**Assignment**
Copy every line of the records exactly, without including the images.

Entries provided Start Marker

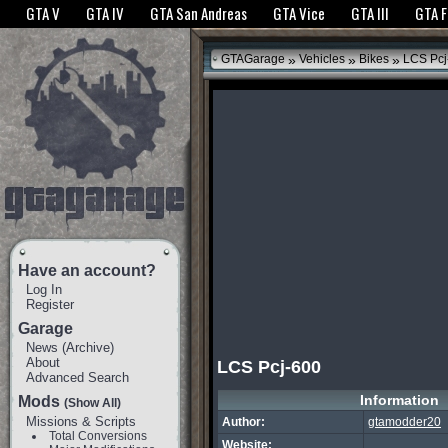
The GTANet websites use cookies to bring you the best experience.
GTANet Privac
GTA V
GTA IV
GTA San Andreas
GTA Vice
GTA III
GTA 
OK
»
»
»
GTAGarage
Vehicles
Bikes
LCS Pcj
Have an account?
Log In
Register
Garage
News
(
Archive
)
About
LCS Pcj-600
Advanced Search
Information
Mods
(Show All)
Missions & Scripts
Author:
gtamodder20
Total Conversions
Website:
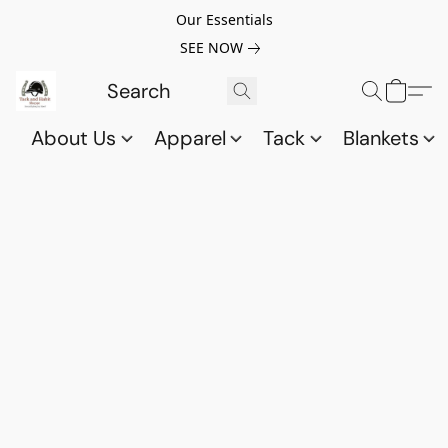
Our Essentials
SEE NOW
About Us
Apparel
Tack
Blankets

Entries provided End Marker

**Written response**
The GTANet websites use cookies to bring you the best experience.
GTANet Privac
GTA V
GTA IV
GTA San Andreas
GTA Vice
GTA III
GTA 
OK
»
»
»
GTAGarage
Vehicles
Bikes
LCS Pcj
Have an account?
Log In
Register
Garage
News
(
Archive
)
About
LCS Pcj-600
Advanced Search
Information
Mods
(Show All)
Missions & Scripts
Author:
gtamodder20
Total Conversions
Website:
Our Essentials
SEE NOW
About Us
Apparel
Tack
Blankets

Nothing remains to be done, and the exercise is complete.